Rather than teaching physiology or immunology, our school devotes this entire month to population health, epidemiology, and health policy. The three subjects complement each other well: we learn statistics to analyze epidemiology papers and use such studies to devise policies that affect population health. The most eye-opening course for me so far has been health policy. I didn’t realize how little I knew about health care economic infrastructure and payment schemes until they were explained to us in great (and sometimes tedious) detail.

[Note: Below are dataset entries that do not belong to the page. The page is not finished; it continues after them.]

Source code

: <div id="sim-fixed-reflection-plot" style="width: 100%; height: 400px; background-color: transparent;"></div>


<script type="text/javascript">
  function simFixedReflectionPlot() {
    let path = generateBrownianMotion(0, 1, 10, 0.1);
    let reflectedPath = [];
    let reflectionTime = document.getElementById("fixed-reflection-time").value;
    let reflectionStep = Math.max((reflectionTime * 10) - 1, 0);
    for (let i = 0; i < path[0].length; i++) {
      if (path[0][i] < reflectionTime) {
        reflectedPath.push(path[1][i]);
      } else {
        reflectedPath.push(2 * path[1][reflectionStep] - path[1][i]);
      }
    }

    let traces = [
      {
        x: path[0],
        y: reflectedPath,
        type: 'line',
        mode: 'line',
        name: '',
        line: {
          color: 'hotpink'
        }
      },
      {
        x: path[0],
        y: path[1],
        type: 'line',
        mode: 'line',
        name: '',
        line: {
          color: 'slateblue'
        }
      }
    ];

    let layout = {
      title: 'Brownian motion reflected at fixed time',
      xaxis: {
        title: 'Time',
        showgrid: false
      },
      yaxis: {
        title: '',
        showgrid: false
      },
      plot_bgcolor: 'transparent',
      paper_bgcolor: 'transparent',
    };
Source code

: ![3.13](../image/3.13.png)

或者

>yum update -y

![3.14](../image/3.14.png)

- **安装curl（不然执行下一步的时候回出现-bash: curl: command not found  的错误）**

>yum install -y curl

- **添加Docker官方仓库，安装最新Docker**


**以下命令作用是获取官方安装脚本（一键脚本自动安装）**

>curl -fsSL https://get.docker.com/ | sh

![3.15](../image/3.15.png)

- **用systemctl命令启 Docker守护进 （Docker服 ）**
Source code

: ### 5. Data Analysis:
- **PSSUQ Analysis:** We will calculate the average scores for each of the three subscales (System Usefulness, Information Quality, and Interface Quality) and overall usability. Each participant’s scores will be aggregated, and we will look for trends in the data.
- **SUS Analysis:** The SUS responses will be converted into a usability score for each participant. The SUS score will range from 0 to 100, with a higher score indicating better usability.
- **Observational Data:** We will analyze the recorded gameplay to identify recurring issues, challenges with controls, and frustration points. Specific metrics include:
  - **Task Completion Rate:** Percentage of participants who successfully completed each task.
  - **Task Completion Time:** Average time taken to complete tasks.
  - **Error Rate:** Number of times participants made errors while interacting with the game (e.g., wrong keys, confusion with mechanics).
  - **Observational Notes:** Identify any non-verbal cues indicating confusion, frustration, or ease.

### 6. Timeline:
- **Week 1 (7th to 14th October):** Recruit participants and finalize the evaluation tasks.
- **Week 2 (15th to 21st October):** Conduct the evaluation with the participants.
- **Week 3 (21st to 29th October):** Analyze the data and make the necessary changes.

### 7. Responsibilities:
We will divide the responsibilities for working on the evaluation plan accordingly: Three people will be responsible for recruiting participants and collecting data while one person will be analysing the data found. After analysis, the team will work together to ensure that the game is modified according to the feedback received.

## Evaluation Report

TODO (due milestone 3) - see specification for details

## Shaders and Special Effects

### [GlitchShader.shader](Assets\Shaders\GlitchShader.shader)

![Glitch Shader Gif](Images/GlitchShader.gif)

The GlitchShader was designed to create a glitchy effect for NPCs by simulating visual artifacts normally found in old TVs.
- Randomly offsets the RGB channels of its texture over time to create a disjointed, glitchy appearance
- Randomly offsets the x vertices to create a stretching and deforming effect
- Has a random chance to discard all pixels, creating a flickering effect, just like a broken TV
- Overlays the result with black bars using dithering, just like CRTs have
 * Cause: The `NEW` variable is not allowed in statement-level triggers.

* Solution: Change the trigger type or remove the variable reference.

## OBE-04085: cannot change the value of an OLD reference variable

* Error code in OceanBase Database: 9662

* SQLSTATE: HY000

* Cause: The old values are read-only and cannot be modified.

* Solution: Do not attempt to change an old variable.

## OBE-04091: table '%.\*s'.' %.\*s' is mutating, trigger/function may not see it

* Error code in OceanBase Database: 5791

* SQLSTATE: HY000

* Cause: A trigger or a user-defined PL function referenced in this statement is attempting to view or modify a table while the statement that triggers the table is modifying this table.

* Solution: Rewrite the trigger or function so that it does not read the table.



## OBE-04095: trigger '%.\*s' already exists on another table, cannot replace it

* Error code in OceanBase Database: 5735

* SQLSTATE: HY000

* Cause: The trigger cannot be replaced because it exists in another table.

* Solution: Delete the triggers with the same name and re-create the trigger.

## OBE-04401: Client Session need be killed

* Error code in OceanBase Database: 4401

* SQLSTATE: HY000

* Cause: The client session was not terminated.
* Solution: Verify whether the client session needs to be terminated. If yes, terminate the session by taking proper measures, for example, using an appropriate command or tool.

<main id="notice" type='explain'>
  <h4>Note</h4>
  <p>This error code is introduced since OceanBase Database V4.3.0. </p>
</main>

Health care coverage is relevant, nonintuitive, and downright confusing. Economics, policy, and politics are certainly not topics I have learned much about from sources other than the media. Every day, for four weeks, we learn about geographical variations in health spending, insurance, Medicare and Medicaid, cost growth, managed care, medical malpractice, health care quality, and health care reform.
If the purpose of a mandatory health policy course is to get future doctors to think about costs more frequently and intelligently, the short-term results seem pretty good. Now, during our population health lectures, it is not uncommon to hear a student ask the lecturer about the cost-effectiveness of an intervention–and then apologetically explain the fiscal interest as, “It’s just that we’re taking health policy now…”
I don’t remember these sheepish questions ever surfacing before.
Additionally, I have wondered if my classmates–and tomorrow’s doctors–know what it feels like to be without health insurance. About one in three Americans between the ages of 18 and 24 is currently uninsured, and about one in four of those ages 24-64 is. We are required to have insurance while we are in school. But have we ever experienced any time without it?